Saturday, April 11, 2009

The Twilight Zone Movie



When I was a kid, the Twilight Zone scared the crap out of me.

Aside from being masters of the chilling final line/image, there was something sinister about the notion that you could be going along, living your buttoned-down fifties life, and suddenly the Dark Gods of Narrative decide to hit you upside the head with the irony stick. Plus, considering the climate and the technology, they were forced to rely on actual storytelling and imagination instead of gore and cliches. Good stuff.

Anyway, I thought I'd give the Twilight Zone movie a spin. It's been awhile, y'know? Time to go visit an old friend.



I liked the really cool back-and-forth patter in the opening story between the driver and his demonic passenger. The doomed driver and his mysterious passenger are clearly old friends, and their exchange feels very natural as it descends into very creepy territory.
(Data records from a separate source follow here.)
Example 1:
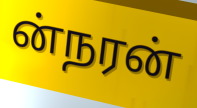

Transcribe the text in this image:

ன்நரன்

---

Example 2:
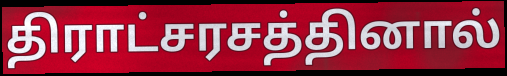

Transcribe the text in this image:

திராட்சரசத்தினால்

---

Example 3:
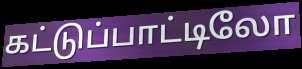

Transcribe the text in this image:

கட்டுப்பாட்டிலோ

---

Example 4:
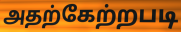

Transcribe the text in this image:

அதற்கேற்றபடி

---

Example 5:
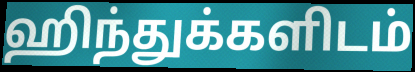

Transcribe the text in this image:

ஹிந்துக்களிடம்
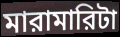
মারামারিটা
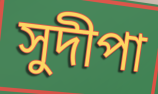
সুদীপা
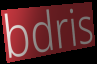
bdris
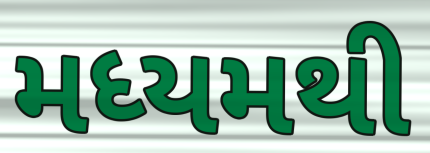
મધ્યમથી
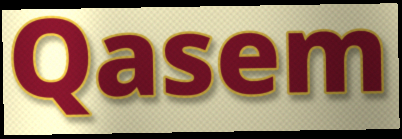
Qasem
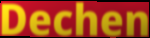
Dechen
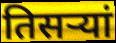
तिसऱ्यां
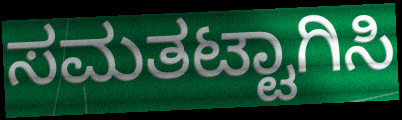
ಸಮತಟ್ಟಾಗಿಸಿ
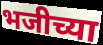
भजीच्या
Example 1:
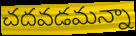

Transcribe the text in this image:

చదవడమన్నా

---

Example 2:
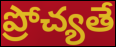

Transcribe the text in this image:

ప్రోచ్యతే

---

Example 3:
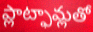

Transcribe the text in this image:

ప్లాట్ఫామ్లతో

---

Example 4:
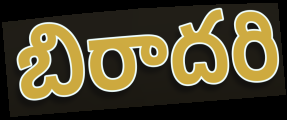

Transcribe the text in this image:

బిరాదరి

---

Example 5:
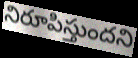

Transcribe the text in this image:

నిరూపిస్తుందని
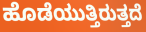
ಹೊಡೆಯುತ್ತಿರುತ್ತದೆ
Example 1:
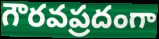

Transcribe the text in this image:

గౌరవప్రదంగా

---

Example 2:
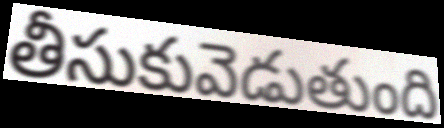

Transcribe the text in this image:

తీసుకువెడుతుంది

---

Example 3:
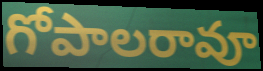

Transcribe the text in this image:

గోపాలరావూ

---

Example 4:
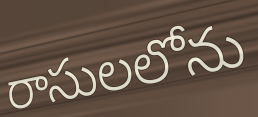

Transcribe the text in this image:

రాసులలోను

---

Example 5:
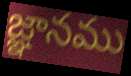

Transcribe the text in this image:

జ్ఞానము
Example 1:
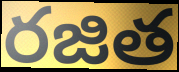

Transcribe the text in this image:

రజిత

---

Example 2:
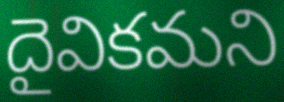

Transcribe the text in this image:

As to the first full tale, the sad saga of a racist confronted with oppression through history, made notorious by the death of actor Vic Morrow and two children in an on-set accident, it's pretty good but there's something missing. There's always been a strong moralistic thread running through The Twilight Zone. Characters are supposed to start ignorant and come to wisdom, usually at a horrible cost. I never got the sense that Vic Morrow's frustrated salesman actually grew as a person. He got jerked around a bunch, then he got dragged off to the concentration camp. Still, it's well shot and has that classic episode feel.
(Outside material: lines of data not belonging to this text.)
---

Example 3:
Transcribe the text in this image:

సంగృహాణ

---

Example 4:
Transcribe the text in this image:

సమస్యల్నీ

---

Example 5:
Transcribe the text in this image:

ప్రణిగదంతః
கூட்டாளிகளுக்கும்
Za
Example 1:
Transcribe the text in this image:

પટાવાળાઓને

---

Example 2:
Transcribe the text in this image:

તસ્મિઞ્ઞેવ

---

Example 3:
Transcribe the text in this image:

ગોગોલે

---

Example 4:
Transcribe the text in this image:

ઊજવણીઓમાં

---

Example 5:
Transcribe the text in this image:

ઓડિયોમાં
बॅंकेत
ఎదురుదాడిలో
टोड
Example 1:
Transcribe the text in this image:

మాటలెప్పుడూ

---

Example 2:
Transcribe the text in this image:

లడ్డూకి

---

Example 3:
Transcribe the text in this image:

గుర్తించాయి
The second one, by Steven Spielberg, bugged the living crap out of me. Yeah, I know,
Twilight Zone isn't all gloom and doom and the Dark Gods of Narrative can sometimes turn a kind hand, but this was really too much. It's pretty much every horrible saccharine thing Spielberg is known for, all awkward Hallmark-card sentimentality wrapped up in goofy morals and fluttery wind instruments. The only time the story affected me was when the grumpy old coot who refused to join the others begged to be set free. That was pretty good. Everything else, meh.



Story three, about the kid with the freaky cartoon powers, is probably the best original story in the movie. It's been copied and parodied a thousand times since, but the original still holds a lot of freak-the-shit-outta-me, from the creepy forced cheer of the family to the mouthless girl alone in the room to the horrible cartoon images the kid conjures up. It's a really, really good piece of horror filmmaking. My only quibble is with the ending, which takes a much happier tone than situation would logically warrant. Anthony has clearly used his powers kill before, and the notion that he was just waiting for someone to teach him is a bit absurd. Sure, he rides off into the sunrise with his new teacher but the second she crosses Anthony, he's going to feed him to a cartoon werewolf.



The last story...oooh. I hate flying. I don't like being up high, turbulence terrifies me, and every time I get near an airport I have a minor panic attack. Some people think John Lithgow is overacting to the point of comedy, but I am totally on board with the level of claustrophobic panic Lithgow displays. Plus, I like the way they shot the creature. It's a vague shape, the wind and storms buffeting it around as it goes about it's gruesome work. Yeah. Good stuff.

Anyway, there ya go. Good stuff on this one. If you see one anthology horror/sci-fi movie based on a TV show from the early sixties, make it this one.